Search code examples
pythontensorflowkerasloss-functionautoencoder

Correct implementation of Autoencoder MSE loss function in TF2/Keras


Can someone explain me the difference between the following two please?

Assuming a vanilla Autoencoder with real-valued inputs, according to this and this sources, its loss function should be as follows. In other words a) for each element in an example we calculate the square difference, b) we perform a summation over all elements of the example, and c) we take the mean over all examples.

def MSE_custom(y_true, y_pred):
    return tf.reduce_mean(
        0.5 * tf.reduce_sum(
            tf.square(tf.subtract(y_true, y_pred)),
            axis=1
            )
        )

However, in the majority of implementations I see: autoencoder.compile(loss='mse', ...).

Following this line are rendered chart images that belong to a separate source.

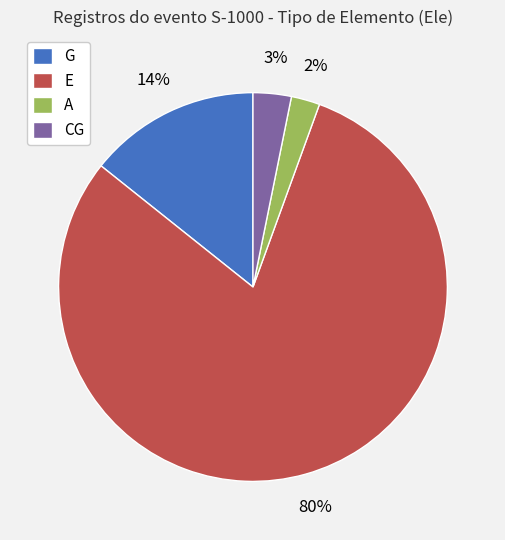

What is the ratio of the value at CG to the value at E?

0.0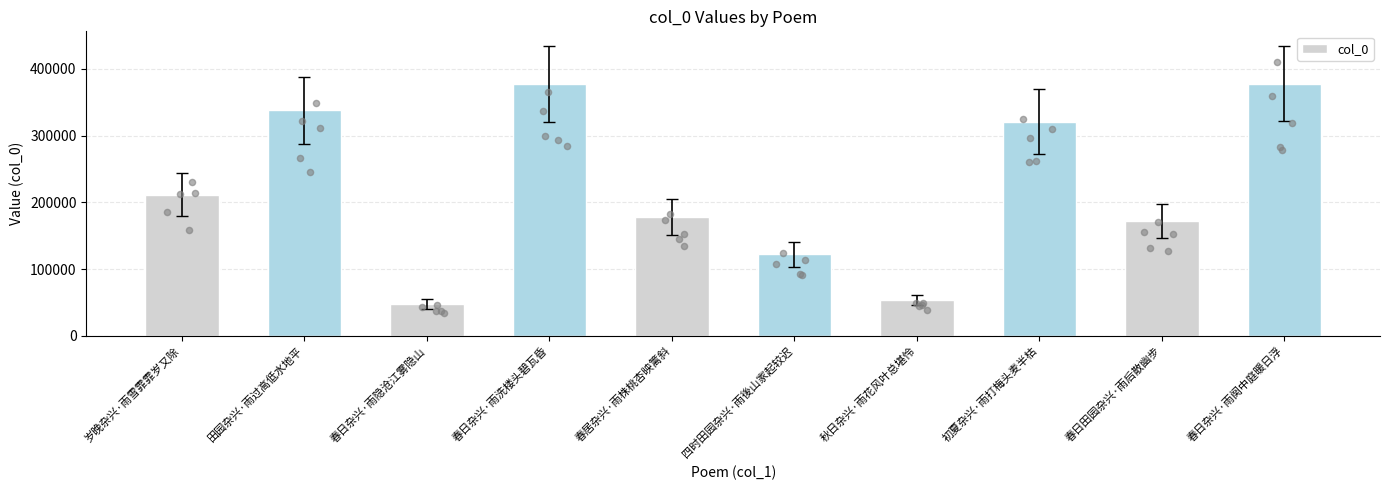

What is the ratio of the value at 四时田园杂兴·雨後山家起较迟 to the value at 春日杂兴·雨阕中庭暖日浮?

0.3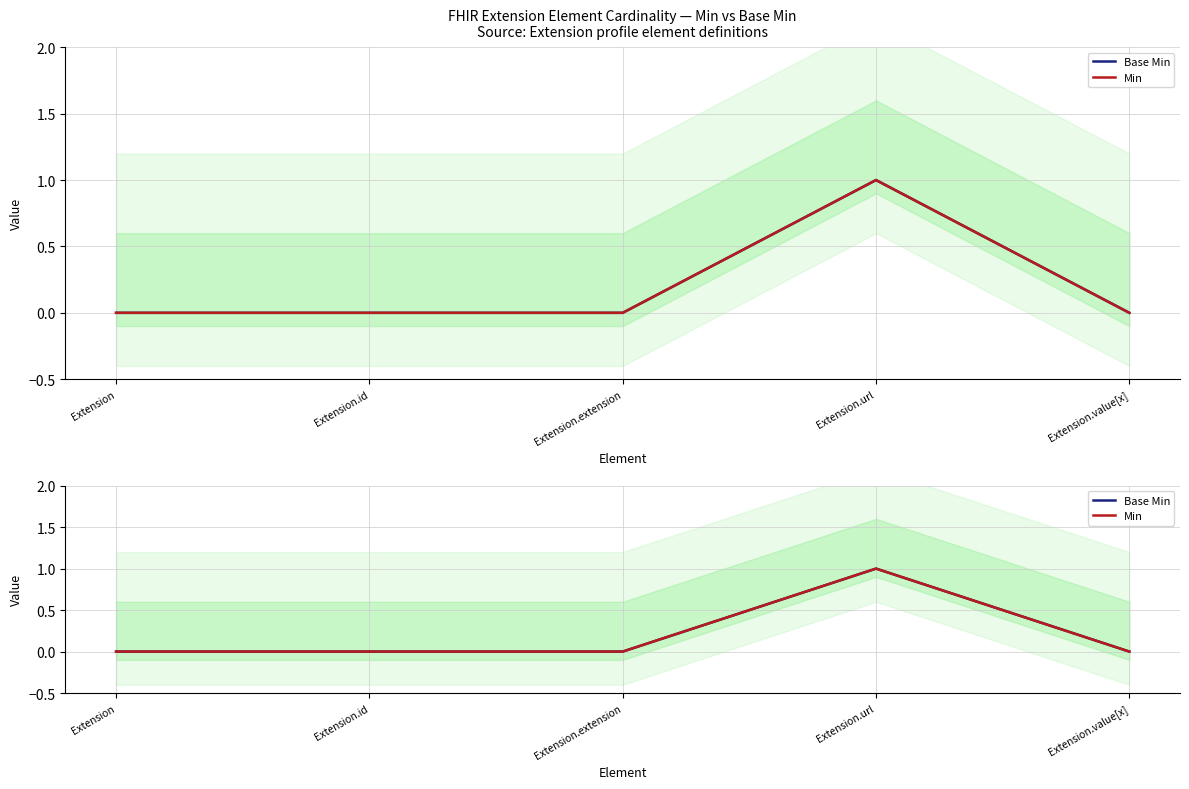

Reading left to right, transcribe all the data shown in this chart.

Base Min: 0	0	0	1	0
Min: 0	0	0	1	0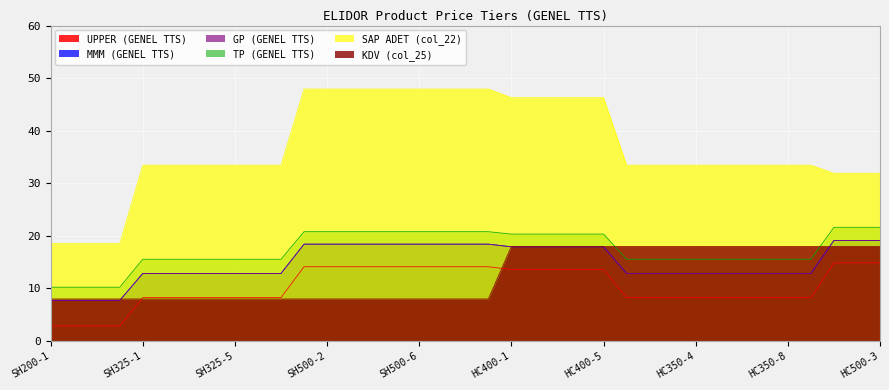

Reading left to right, extract all data points from this chart.

UPPER (GENEL TTS): 2.9	2.9	2.9	2.9	8.3	8.3	8.3	8.3	8.3	8.3	8.3	14.1	14.1	14.1	14.1	14.1	14.1	14.1	14.1	14.1	13.6	13.6	13.6	13.6	13.6	8.3	8.3	8.3	8.3	8.3	8.3	8.3	8.3	8.3	14.9	14.9	14.9
MMM (GENEL TTS): 7.7	7.7	7.7	7.7	12.9	12.9	12.9	12.9	12.9	12.9	12.9	18.4	18.4	18.4	18.4	18.4	18.4	18.4	18.4	18.4	17.9	17.9	17.9	17.9	17.9	12.9	12.9	12.9	12.9	12.9	12.9	12.9	12.9	12.9	19.1	19.1	19.1
GP (GENEL TTS): 7.7	7.7	7.7	7.7	12.9	12.9	12.9	12.9	12.9	12.9	12.9	18.4	18.4	18.4	18.4	18.4	18.4	18.4	18.4	18.4	17.9	17.9	17.9	17.9	17.9	12.9	12.9	12.9	12.9	12.9	12.9	12.9	12.9	12.9	19.1	19.1	19.1
TP (GENEL TTS): 10.2	10.2	10.2	10.2	15.6	15.6	15.6	15.6	15.6	15.6	15.6	20.8	20.8	20.8	20.8	20.8	20.8	20.8	20.8	20.8	20.3	20.3	20.3	20.3	20.3	15.6	15.6	15.6	15.6	15.6	15.6	15.6	15.6	15.6	21.6	21.6	21.6
SAP ADET (col_22): 18.5	18.5	18.5	18.5	33.4	33.4	33.4	33.4	33.4	33.4	33.4	47.9	47.9	47.9	47.9	47.9	47.9	47.9	47.9	47.9	46.3	46.3	46.3	46.3	46.3	33.4	33.4	33.4	33.4	33.4	33.4	33.4	33.4	33.4	31.9	31.9	31.9
KDV (col_25): 8.0	8.0	8.0	8.0	8.0	8.0	8.0	8.0	8.0	8.0	8.0	8.0	8.0	8.0	8.0	8.0	8.0	8.0	8.0	8.0	18.0	18.0	18.0	18.0	18.0	18.0	18.0	18.0	18.0	18.0	18.0	18.0	18.0	18.0	18.0	18.0	18.0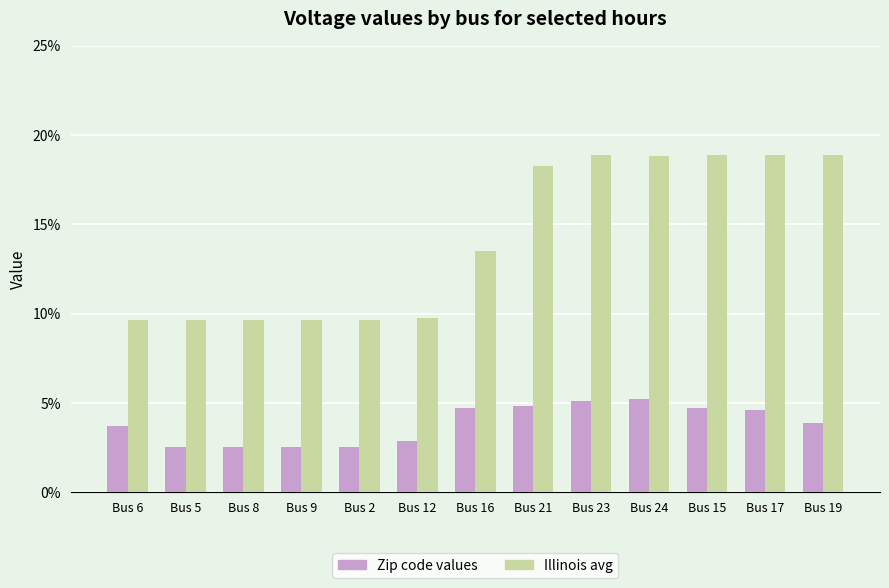

At which category does the chart reach its minimum across all series?

Bus 5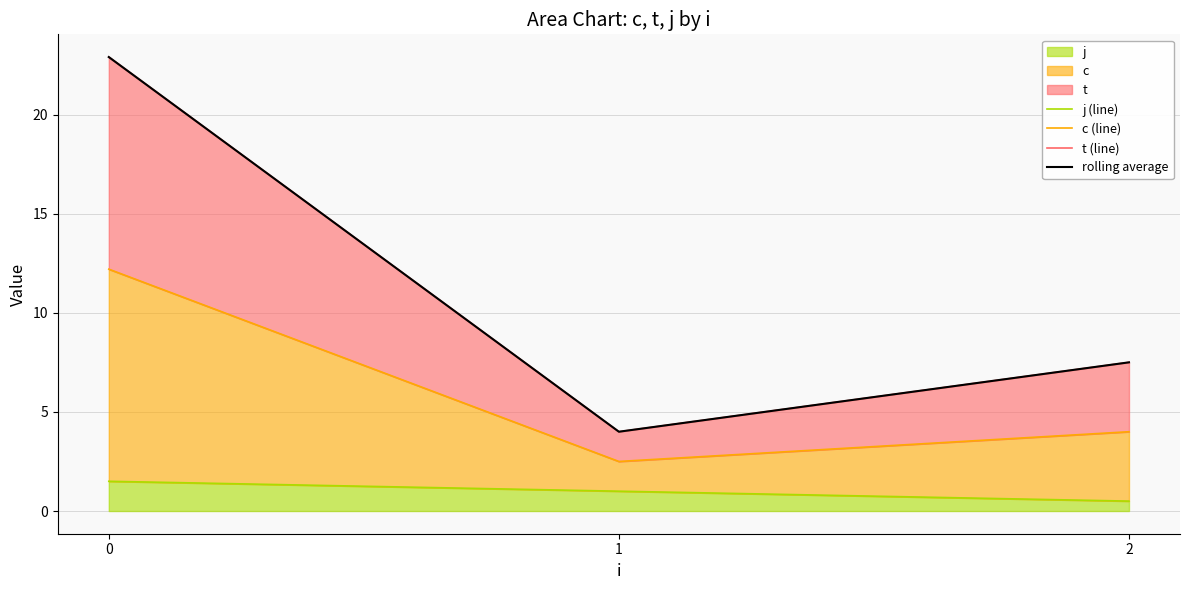

Is it true that j (line) equals 0.4 at 0?

False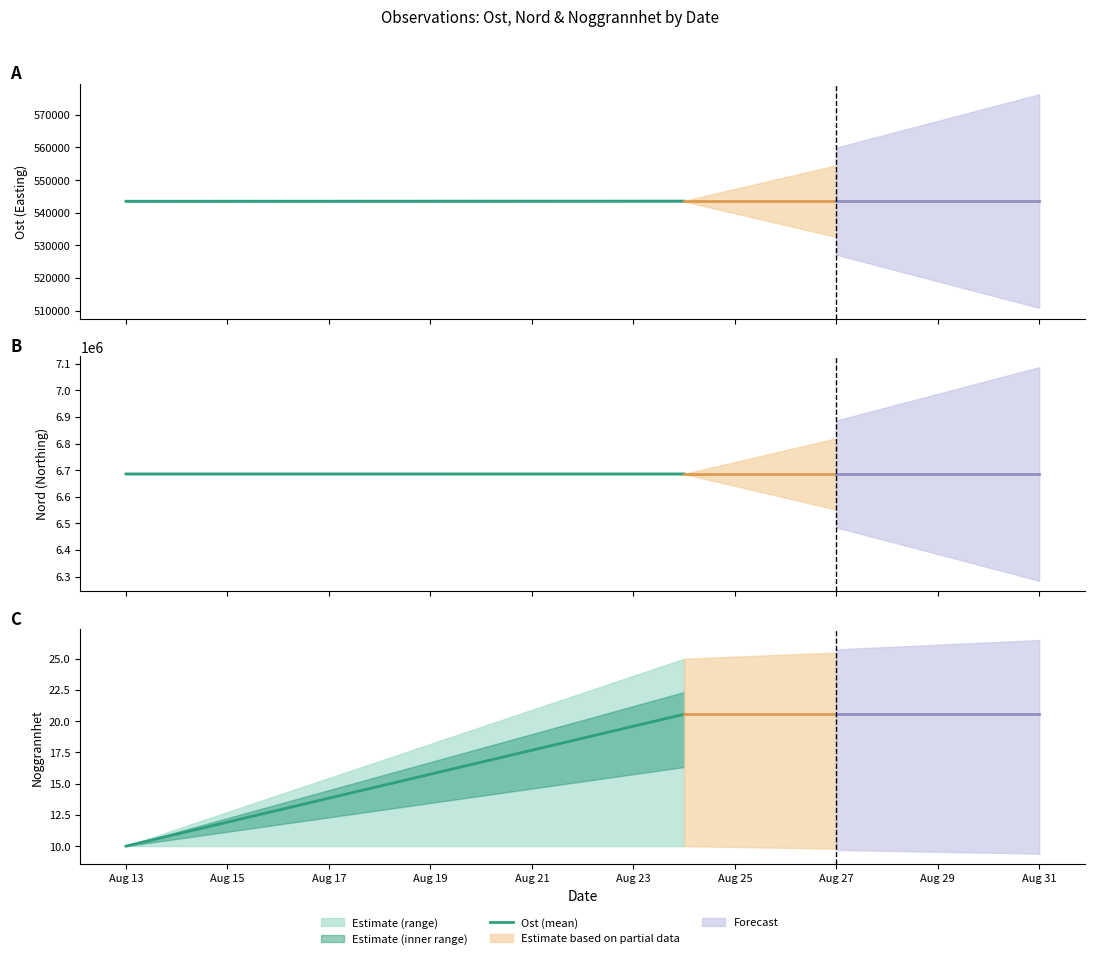

How many data points in Ost (mean) are less than 543568?

1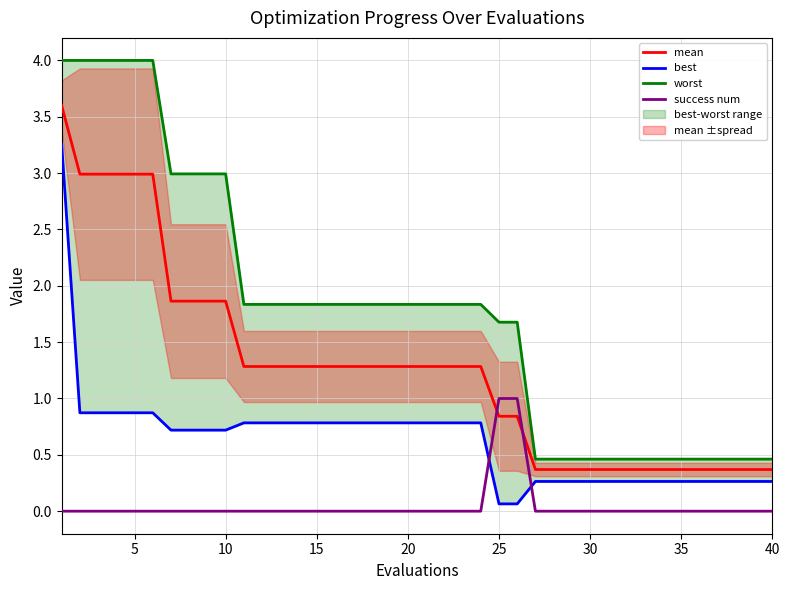

True or false: mean has more than 2 points higher than both neighbors.

False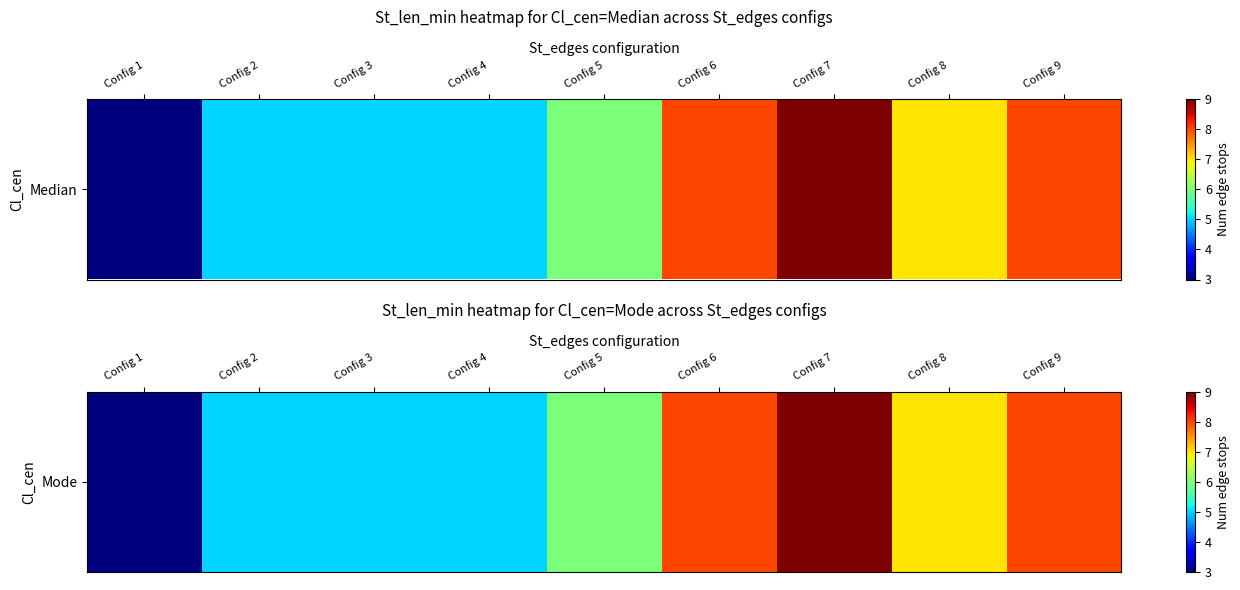

What is the greatest value displayed?

9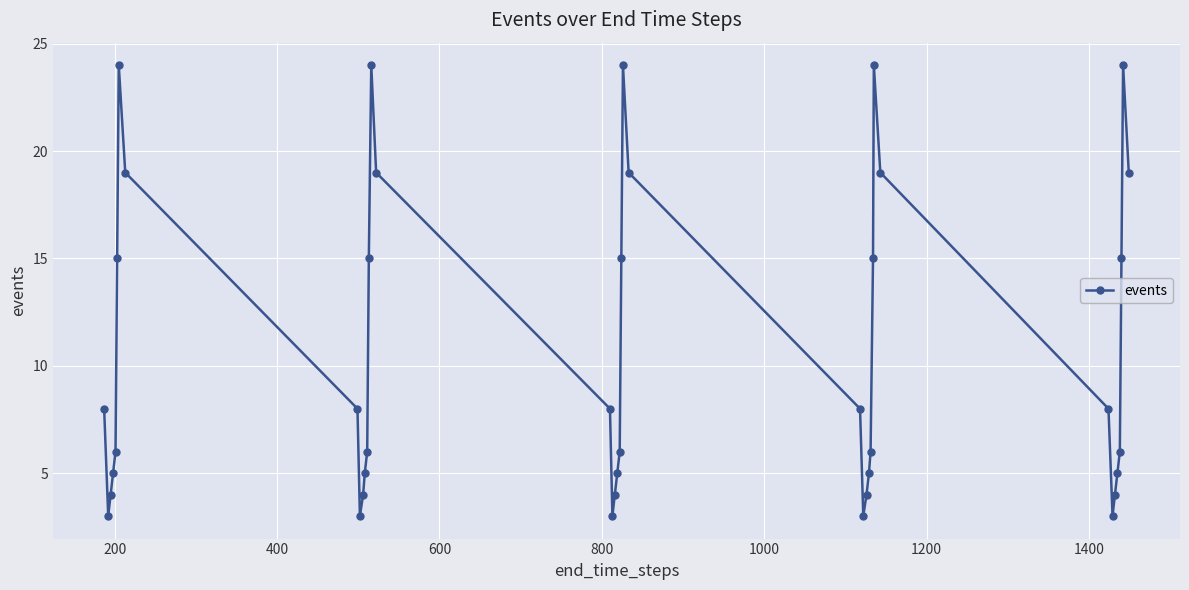

What is the difference between the maximum and second lowest values?

21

I fail to see how the two are the same. Consider this example:

y_true = [[0.0, 1.0, 0.0], [0.0, 0.0, 1.0], [1.0, 1.0, 1.0]]
y_pred = [[0.0, 0.8, 0.9], [0.5, 0.7, 0.6], [0.8, 0.7, 0.5]]

result1 = MSE_custom(y_true, y_pred)  # 0.355 

mse = tf.keras.losses.MeanSquaredError(reduction=tf.keras.losses.Reduction.AUTO)
result2 = mse(y_true, y_pred)  # 0.237

What am I missing?


Solution

  • There are two differences.

    1. The Keras loss averages over all dimensions, i.e. your reduce_sum should be replaced by reduce_mean.
    2. The Keras loss does not multiply by 0.5.

    In your case, you have three dimensions, so we can get to the Keras loss from your result by dividing by 3 (to simulate the averaging) and multiplying by 2. As it turns out, 0.355 * 2/3 == 0.237 (roughly).

    These changes might throw you off, but they are ultimately irrelevant because both dividing by N as well as multiplying by 2 are constant factors, and as such only provide a constant factor to the gradients as well.

    Edit: The following computation should give you the same result as the Keras loss:

    mse_custom = tf.reduce_mean((y_true - y_pred)**2)
    

    I use overloaded Python operators instead of TF ops for simplicity (subtract/square). This simply averages the entire 2D matrix at once, which is the same as computing an average over axis 1 and then averaging that over axis 0.